(Image sets with object changes)
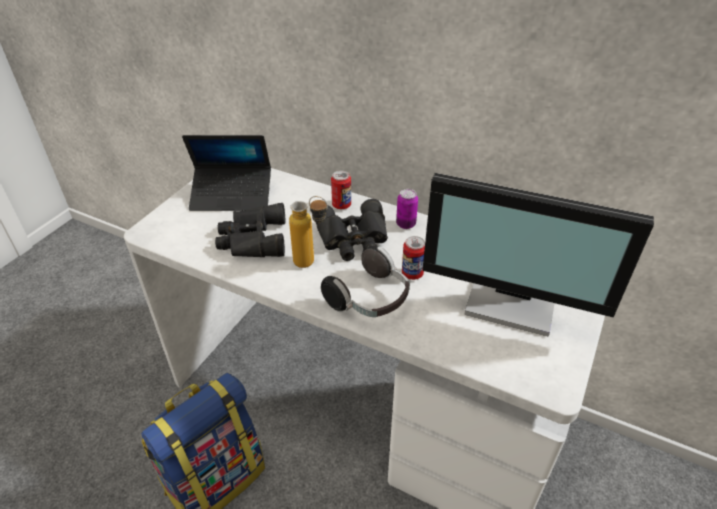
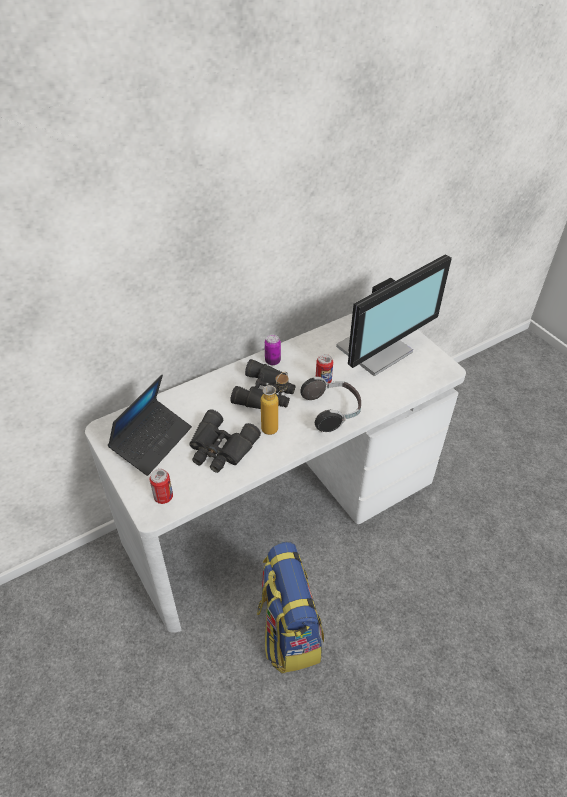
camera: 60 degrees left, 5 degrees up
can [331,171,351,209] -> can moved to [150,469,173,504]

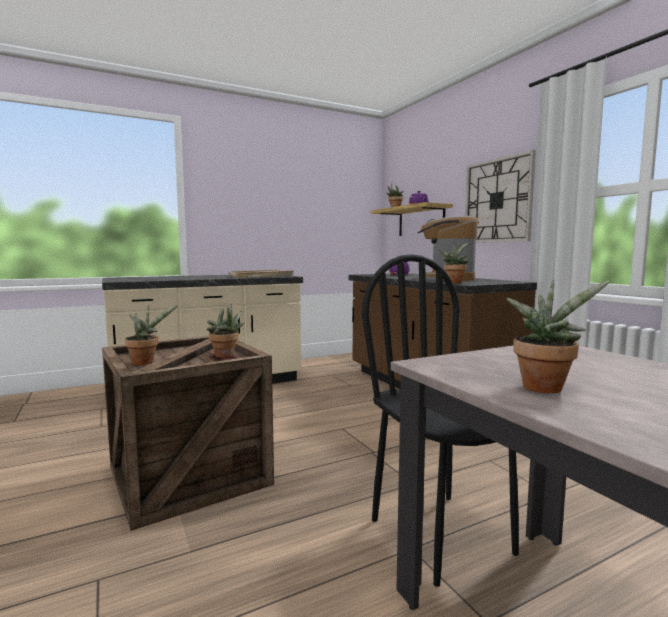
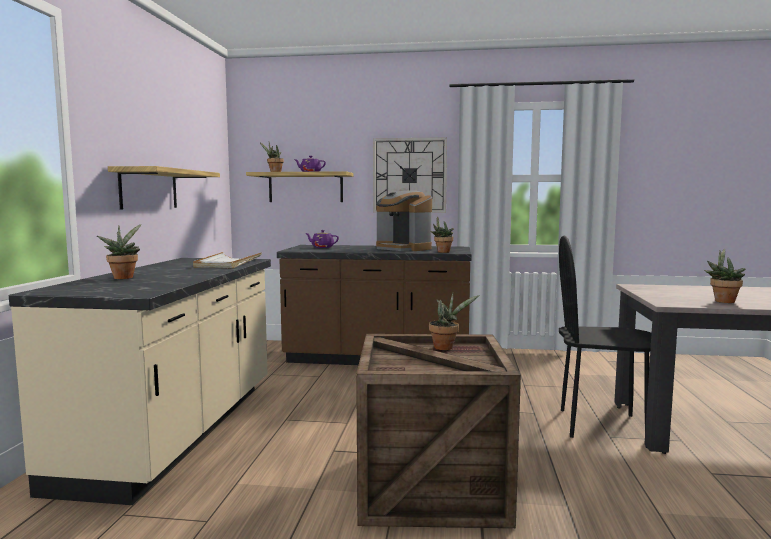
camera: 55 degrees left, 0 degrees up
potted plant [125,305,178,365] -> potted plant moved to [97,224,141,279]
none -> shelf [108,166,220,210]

- PROBLEM -
Take the line that contains "potted plant [125,305,178,365]" and each line after it through the end of the records, and repeat them all exactly. Nothing else.

- YOUR SOLUTION -
potted plant [125,305,178,365] -> potted plant moved to [97,224,141,279]
none -> shelf [108,166,220,210]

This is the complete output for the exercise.